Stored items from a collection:
*** Block opens ***
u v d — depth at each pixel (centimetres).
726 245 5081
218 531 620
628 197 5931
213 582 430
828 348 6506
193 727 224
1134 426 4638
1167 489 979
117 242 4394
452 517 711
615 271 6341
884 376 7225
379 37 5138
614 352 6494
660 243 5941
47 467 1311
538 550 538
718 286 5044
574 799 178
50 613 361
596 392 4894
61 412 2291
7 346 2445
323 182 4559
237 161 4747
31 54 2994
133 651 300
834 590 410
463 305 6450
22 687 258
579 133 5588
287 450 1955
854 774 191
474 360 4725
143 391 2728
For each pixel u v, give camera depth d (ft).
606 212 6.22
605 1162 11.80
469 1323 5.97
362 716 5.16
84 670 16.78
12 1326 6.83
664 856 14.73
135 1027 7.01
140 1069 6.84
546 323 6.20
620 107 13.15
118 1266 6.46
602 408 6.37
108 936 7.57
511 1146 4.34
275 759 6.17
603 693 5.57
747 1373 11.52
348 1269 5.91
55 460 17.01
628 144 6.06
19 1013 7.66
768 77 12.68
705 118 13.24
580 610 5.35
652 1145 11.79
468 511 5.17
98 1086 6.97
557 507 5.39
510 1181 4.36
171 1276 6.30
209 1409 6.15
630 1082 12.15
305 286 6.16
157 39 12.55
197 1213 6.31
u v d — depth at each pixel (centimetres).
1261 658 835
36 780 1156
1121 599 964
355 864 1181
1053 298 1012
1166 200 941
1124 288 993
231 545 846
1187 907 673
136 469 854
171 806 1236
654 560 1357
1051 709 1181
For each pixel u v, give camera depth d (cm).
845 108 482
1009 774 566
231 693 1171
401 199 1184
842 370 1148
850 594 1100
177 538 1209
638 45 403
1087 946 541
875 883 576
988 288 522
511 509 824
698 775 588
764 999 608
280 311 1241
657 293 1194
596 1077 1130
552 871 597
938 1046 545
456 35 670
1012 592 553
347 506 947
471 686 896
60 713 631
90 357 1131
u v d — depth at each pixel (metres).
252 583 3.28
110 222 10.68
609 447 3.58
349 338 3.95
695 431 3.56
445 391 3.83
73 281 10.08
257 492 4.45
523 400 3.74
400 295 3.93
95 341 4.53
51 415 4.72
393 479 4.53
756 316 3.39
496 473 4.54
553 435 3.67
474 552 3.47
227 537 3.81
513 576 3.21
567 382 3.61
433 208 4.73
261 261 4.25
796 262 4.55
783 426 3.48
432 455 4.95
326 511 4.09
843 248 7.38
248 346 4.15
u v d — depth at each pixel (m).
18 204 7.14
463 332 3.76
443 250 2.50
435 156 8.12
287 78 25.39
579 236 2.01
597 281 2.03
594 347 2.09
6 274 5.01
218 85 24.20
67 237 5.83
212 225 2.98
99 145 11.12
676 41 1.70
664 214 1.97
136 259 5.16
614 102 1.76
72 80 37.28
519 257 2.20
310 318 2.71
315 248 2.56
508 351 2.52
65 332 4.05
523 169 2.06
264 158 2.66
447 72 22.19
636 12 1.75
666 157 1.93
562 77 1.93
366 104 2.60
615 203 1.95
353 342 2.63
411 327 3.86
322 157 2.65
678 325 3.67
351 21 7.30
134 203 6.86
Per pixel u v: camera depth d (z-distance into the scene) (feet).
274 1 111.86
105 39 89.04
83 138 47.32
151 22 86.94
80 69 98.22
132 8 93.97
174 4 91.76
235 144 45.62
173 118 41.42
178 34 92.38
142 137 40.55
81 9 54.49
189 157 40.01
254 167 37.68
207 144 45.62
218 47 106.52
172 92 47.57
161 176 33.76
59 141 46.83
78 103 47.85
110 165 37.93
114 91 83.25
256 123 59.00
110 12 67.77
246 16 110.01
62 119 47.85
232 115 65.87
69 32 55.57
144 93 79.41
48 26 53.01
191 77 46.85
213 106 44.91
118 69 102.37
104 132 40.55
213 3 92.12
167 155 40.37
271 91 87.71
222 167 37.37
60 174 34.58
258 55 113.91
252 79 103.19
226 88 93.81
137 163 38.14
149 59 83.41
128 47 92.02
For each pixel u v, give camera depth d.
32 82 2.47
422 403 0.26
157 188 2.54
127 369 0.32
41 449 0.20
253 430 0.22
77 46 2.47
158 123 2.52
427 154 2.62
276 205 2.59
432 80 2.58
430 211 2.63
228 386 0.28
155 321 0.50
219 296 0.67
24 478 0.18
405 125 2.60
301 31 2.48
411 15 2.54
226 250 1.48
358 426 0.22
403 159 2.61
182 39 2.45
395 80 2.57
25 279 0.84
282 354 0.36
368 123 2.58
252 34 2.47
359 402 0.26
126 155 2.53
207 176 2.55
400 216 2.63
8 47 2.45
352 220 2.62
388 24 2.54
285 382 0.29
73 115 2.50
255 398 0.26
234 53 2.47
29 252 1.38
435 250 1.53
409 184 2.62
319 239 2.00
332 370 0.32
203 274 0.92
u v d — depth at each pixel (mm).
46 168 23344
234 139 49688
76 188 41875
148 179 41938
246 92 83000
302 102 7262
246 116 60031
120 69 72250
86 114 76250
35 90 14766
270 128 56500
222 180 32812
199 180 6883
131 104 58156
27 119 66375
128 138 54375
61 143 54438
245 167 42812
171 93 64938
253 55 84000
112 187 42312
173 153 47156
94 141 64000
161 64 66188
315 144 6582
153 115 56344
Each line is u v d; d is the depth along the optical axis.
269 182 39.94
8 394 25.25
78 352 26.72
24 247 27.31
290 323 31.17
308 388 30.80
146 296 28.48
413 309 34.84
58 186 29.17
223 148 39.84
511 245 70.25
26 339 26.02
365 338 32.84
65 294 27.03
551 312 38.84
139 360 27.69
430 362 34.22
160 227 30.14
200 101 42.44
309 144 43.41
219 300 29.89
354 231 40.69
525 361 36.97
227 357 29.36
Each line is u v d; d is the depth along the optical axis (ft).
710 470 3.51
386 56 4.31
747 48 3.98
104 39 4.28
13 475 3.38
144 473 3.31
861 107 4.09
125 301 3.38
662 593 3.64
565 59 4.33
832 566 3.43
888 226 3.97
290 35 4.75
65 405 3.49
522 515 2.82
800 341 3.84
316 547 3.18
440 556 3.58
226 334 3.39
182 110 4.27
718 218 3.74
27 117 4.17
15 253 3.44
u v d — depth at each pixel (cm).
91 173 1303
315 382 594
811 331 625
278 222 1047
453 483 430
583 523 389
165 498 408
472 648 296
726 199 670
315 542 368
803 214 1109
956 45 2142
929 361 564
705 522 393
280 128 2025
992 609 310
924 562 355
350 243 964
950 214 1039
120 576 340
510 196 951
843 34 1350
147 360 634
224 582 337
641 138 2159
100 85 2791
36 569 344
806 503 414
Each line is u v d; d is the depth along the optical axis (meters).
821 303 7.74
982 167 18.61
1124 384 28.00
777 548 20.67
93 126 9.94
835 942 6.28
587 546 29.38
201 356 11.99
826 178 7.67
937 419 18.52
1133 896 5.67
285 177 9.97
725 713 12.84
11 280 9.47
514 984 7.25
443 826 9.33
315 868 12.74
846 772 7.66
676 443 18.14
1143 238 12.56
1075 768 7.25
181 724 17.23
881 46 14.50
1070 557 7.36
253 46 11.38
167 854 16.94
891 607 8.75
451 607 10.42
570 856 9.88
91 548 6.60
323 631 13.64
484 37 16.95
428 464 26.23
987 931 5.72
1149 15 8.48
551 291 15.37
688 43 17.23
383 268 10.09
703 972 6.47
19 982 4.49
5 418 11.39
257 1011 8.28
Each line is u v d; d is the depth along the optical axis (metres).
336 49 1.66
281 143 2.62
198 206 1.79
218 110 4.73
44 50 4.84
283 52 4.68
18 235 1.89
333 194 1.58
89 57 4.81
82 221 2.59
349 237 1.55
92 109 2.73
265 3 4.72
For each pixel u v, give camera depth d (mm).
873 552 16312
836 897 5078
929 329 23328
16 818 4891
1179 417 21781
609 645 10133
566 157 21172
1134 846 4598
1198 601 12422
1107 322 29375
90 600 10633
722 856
*** Block closes ***
> _YOUR INSTRUCTIONS_
From the records above, print exactly the lines that run from the line with "234 53 2.47" to the line with "861 107 4.09", inclusive.

> _WORKED SOLUTION_
234 53 2.47
29 252 1.38
435 250 1.53
409 184 2.62
319 239 2.00
332 370 0.32
203 274 0.92
u v d — depth at each pixel (mm).
46 168 23344
234 139 49688
76 188 41875
148 179 41938
246 92 83000
302 102 7262
246 116 60031
120 69 72250
86 114 76250
35 90 14766
270 128 56500
222 180 32812
199 180 6883
131 104 58156
27 119 66375
128 138 54375
61 143 54438
245 167 42812
171 93 64938
253 55 84000
112 187 42312
173 153 47156
94 141 64000
161 64 66188
315 144 6582
153 115 56344
Each line is u v d; d is the depth along the optical axis.
269 182 39.94
8 394 25.25
78 352 26.72
24 247 27.31
290 323 31.17
308 388 30.80
146 296 28.48
413 309 34.84
58 186 29.17
223 148 39.84
511 245 70.25
26 339 26.02
365 338 32.84
65 294 27.03
551 312 38.84
139 360 27.69
430 362 34.22
160 227 30.14
200 101 42.44
309 144 43.41
219 300 29.89
354 231 40.69
525 361 36.97
227 357 29.36
Each line is u v d; d is the depth along the optical axis (ft).
710 470 3.51
386 56 4.31
747 48 3.98
104 39 4.28
13 475 3.38
144 473 3.31
861 107 4.09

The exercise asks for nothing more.